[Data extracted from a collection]
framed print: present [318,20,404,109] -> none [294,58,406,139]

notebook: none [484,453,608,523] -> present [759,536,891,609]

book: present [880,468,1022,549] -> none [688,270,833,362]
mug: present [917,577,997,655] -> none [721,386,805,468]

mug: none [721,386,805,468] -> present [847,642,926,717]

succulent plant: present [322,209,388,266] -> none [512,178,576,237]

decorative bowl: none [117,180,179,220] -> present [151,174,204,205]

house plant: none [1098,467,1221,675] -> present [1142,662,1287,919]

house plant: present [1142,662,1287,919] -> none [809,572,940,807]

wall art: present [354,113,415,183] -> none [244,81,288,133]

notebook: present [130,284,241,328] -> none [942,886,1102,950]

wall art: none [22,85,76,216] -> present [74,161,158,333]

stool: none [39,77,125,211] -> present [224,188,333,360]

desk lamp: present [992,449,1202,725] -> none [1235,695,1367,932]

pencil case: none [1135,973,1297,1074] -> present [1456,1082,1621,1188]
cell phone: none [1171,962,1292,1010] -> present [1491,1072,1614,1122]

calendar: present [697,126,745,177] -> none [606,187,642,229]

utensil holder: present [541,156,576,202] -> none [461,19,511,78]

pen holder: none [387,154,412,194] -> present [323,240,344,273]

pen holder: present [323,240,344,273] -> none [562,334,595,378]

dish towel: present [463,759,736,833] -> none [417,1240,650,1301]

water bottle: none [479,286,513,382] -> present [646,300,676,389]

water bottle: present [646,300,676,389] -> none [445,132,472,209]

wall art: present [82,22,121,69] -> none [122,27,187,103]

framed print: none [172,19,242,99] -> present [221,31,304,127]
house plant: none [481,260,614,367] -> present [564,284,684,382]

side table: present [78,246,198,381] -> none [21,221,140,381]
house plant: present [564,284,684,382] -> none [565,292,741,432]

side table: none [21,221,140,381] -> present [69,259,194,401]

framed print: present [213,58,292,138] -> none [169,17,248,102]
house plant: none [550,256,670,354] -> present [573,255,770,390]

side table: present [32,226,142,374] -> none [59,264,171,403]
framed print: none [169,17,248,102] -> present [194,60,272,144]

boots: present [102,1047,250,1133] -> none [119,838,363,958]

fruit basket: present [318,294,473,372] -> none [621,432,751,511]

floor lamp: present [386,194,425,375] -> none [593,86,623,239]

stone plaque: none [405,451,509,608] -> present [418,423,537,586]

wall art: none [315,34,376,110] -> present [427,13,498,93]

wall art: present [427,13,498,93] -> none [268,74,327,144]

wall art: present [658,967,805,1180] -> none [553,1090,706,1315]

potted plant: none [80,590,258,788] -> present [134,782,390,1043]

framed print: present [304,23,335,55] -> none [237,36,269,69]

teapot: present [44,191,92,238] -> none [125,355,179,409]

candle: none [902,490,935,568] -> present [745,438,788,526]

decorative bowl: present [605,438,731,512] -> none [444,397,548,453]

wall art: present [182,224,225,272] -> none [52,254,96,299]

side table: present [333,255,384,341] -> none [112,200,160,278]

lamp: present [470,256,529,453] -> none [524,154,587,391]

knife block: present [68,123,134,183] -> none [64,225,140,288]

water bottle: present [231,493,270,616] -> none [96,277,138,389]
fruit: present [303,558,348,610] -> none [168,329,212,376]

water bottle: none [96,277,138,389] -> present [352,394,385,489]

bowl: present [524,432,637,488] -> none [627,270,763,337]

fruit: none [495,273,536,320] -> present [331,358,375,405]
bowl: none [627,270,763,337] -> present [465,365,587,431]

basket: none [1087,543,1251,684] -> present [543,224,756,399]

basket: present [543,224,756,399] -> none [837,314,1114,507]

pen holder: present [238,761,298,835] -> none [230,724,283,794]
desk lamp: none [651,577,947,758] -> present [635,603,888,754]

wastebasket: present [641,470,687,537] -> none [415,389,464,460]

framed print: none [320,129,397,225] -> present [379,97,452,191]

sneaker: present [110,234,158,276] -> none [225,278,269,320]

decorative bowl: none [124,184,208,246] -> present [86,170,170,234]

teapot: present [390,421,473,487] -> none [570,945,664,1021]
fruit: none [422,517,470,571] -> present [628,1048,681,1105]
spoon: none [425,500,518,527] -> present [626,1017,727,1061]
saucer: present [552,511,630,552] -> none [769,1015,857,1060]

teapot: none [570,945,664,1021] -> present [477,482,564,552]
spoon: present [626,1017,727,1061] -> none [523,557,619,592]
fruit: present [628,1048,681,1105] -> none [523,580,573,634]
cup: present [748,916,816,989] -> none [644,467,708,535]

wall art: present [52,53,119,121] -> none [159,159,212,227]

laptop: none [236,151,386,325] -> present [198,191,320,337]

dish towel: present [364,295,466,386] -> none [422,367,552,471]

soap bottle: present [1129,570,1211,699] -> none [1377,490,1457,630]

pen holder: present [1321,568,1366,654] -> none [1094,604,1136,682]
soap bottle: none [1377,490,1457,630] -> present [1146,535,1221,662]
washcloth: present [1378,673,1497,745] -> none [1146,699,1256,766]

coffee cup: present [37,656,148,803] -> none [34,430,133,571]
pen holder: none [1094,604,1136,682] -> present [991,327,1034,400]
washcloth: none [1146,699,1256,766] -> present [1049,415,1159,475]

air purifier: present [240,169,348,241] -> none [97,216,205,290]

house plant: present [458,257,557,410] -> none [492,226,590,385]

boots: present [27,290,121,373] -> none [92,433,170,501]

ABOUT THIS TASK
Each record above should be retyped in full, exactly as shown.

RESULT FOR THIS EXERCISE
framed print: present [318,20,404,109] -> none [294,58,406,139]

notebook: none [484,453,608,523] -> present [759,536,891,609]

book: present [880,468,1022,549] -> none [688,270,833,362]
mug: present [917,577,997,655] -> none [721,386,805,468]

mug: none [721,386,805,468] -> present [847,642,926,717]

succulent plant: present [322,209,388,266] -> none [512,178,576,237]

decorative bowl: none [117,180,179,220] -> present [151,174,204,205]

house plant: none [1098,467,1221,675] -> present [1142,662,1287,919]

house plant: present [1142,662,1287,919] -> none [809,572,940,807]

wall art: present [354,113,415,183] -> none [244,81,288,133]

notebook: present [130,284,241,328] -> none [942,886,1102,950]

wall art: none [22,85,76,216] -> present [74,161,158,333]

stool: none [39,77,125,211] -> present [224,188,333,360]

desk lamp: present [992,449,1202,725] -> none [1235,695,1367,932]

pencil case: none [1135,973,1297,1074] -> present [1456,1082,1621,1188]
cell phone: none [1171,962,1292,1010] -> present [1491,1072,1614,1122]

calendar: present [697,126,745,177] -> none [606,187,642,229]

utensil holder: present [541,156,576,202] -> none [461,19,511,78]

pen holder: none [387,154,412,194] -> present [323,240,344,273]

pen holder: present [323,240,344,273] -> none [562,334,595,378]

dish towel: present [463,759,736,833] -> none [417,1240,650,1301]

water bottle: none [479,286,513,382] -> present [646,300,676,389]

water bottle: present [646,300,676,389] -> none [445,132,472,209]

wall art: present [82,22,121,69] -> none [122,27,187,103]

framed print: none [172,19,242,99] -> present [221,31,304,127]
house plant: none [481,260,614,367] -> present [564,284,684,382]

side table: present [78,246,198,381] -> none [21,221,140,381]
house plant: present [564,284,684,382] -> none [565,292,741,432]

side table: none [21,221,140,381] -> present [69,259,194,401]

framed print: present [213,58,292,138] -> none [169,17,248,102]
house plant: none [550,256,670,354] -> present [573,255,770,390]

side table: present [32,226,142,374] -> none [59,264,171,403]
framed print: none [169,17,248,102] -> present [194,60,272,144]

boots: present [102,1047,250,1133] -> none [119,838,363,958]

fruit basket: present [318,294,473,372] -> none [621,432,751,511]

floor lamp: present [386,194,425,375] -> none [593,86,623,239]

stone plaque: none [405,451,509,608] -> present [418,423,537,586]

wall art: none [315,34,376,110] -> present [427,13,498,93]

wall art: present [427,13,498,93] -> none [268,74,327,144]

wall art: present [658,967,805,1180] -> none [553,1090,706,1315]

potted plant: none [80,590,258,788] -> present [134,782,390,1043]

framed print: present [304,23,335,55] -> none [237,36,269,69]

teapot: present [44,191,92,238] -> none [125,355,179,409]

candle: none [902,490,935,568] -> present [745,438,788,526]

decorative bowl: present [605,438,731,512] -> none [444,397,548,453]

wall art: present [182,224,225,272] -> none [52,254,96,299]

side table: present [333,255,384,341] -> none [112,200,160,278]

lamp: present [470,256,529,453] -> none [524,154,587,391]

knife block: present [68,123,134,183] -> none [64,225,140,288]

water bottle: present [231,493,270,616] -> none [96,277,138,389]
fruit: present [303,558,348,610] -> none [168,329,212,376]

water bottle: none [96,277,138,389] -> present [352,394,385,489]

bowl: present [524,432,637,488] -> none [627,270,763,337]

fruit: none [495,273,536,320] -> present [331,358,375,405]
bowl: none [627,270,763,337] -> present [465,365,587,431]

basket: none [1087,543,1251,684] -> present [543,224,756,399]

basket: present [543,224,756,399] -> none [837,314,1114,507]

pen holder: present [238,761,298,835] -> none [230,724,283,794]
desk lamp: none [651,577,947,758] -> present [635,603,888,754]

wastebasket: present [641,470,687,537] -> none [415,389,464,460]

framed print: none [320,129,397,225] -> present [379,97,452,191]

sneaker: present [110,234,158,276] -> none [225,278,269,320]

decorative bowl: none [124,184,208,246] -> present [86,170,170,234]

teapot: present [390,421,473,487] -> none [570,945,664,1021]
fruit: none [422,517,470,571] -> present [628,1048,681,1105]
spoon: none [425,500,518,527] -> present [626,1017,727,1061]
saucer: present [552,511,630,552] -> none [769,1015,857,1060]

teapot: none [570,945,664,1021] -> present [477,482,564,552]
spoon: present [626,1017,727,1061] -> none [523,557,619,592]
fruit: present [628,1048,681,1105] -> none [523,580,573,634]
cup: present [748,916,816,989] -> none [644,467,708,535]

wall art: present [52,53,119,121] -> none [159,159,212,227]

laptop: none [236,151,386,325] -> present [198,191,320,337]

dish towel: present [364,295,466,386] -> none [422,367,552,471]

soap bottle: present [1129,570,1211,699] -> none [1377,490,1457,630]

pen holder: present [1321,568,1366,654] -> none [1094,604,1136,682]
soap bottle: none [1377,490,1457,630] -> present [1146,535,1221,662]
washcloth: present [1378,673,1497,745] -> none [1146,699,1256,766]

coffee cup: present [37,656,148,803] -> none [34,430,133,571]
pen holder: none [1094,604,1136,682] -> present [991,327,1034,400]
washcloth: none [1146,699,1256,766] -> present [1049,415,1159,475]

air purifier: present [240,169,348,241] -> none [97,216,205,290]

house plant: present [458,257,557,410] -> none [492,226,590,385]

boots: present [27,290,121,373] -> none [92,433,170,501]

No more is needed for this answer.